Import prices surged higher again following a strong U.S. equity and commodity complex. U.S. advanced 0.75-1.25 cent. West African surged 1 cent and Central Asian styles rose 0.75 cent. U.S. cotton continued to enjoy steady demand these days. News reports said ASCA has reconciled with AQSIQ on the issue of import registration. This will serve to help cotton import in the future. World cotton price is likely to move further higher without additional negative economic news.
ZCE cotton futures continued to rebound with shrinking volume that began this week. Despite this, further advance remain difficult considering the price difference between markets. The ICE/ZCE and CNCE/ZCE spread is expanding. USDA forecast was a confirmation of lower cotton consumption and implies further cuts in the months to come. At the same time, China’s cotton import remain slow and the speculative funds remain on sidelines. As of March 12, cumulative Xinjiang reserve procurement totaled 1.34 mil tons. Assuming an output of 2.7 mil tons, the current procurement is around 50% of the expected production. The other half must be sold via normal marketing channels. However, rumors arose again regarding additional purchase of 2009 crop, with a preference of Xinjiang cotton. This may has some effect on the market. Cumulative HVI classing now totaled 3.99 mil tons. When current reserve purchase finishes, there’ll be no more than 1.27 mil tons of HVI classified cotton. For longer term, cotton planting and demand changes could be a factor. But in short term, the firm physical price may keep ZCE price relatively strong. However, potential government policy may alter the supply situation and direct the price movement.
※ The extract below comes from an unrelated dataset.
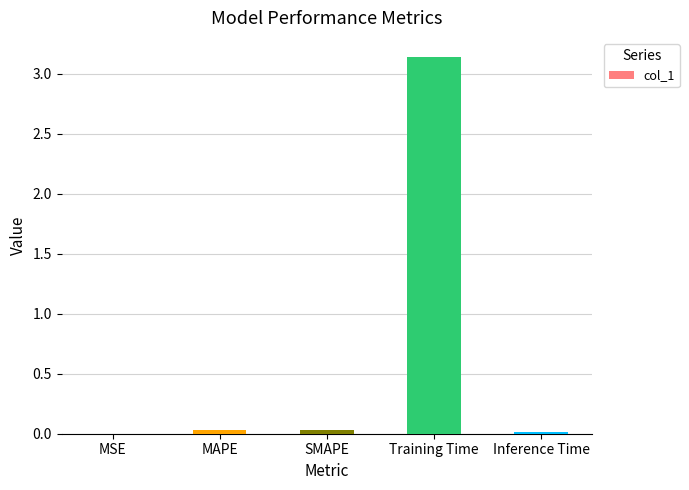

Does the chart contain stacked bars?

No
Declining resource is making seed cotton procurement more difficult and resulted in a steadily higher procurement cost. Cotton enterprises are showing less enthusiasm. In physical market, while cotton price stay firm, turnover has gradually declined and appear flat at the moment. Resources indicated that mills purchase is declining and a growing hesitation is noted due to 1) less quality cotton and 2) potential lower price after reserve procurement. This assumption allowed mills to purchase hand-to-mouth. Despite this, CNCotton A and CNCotton B continued to press higher on March 13.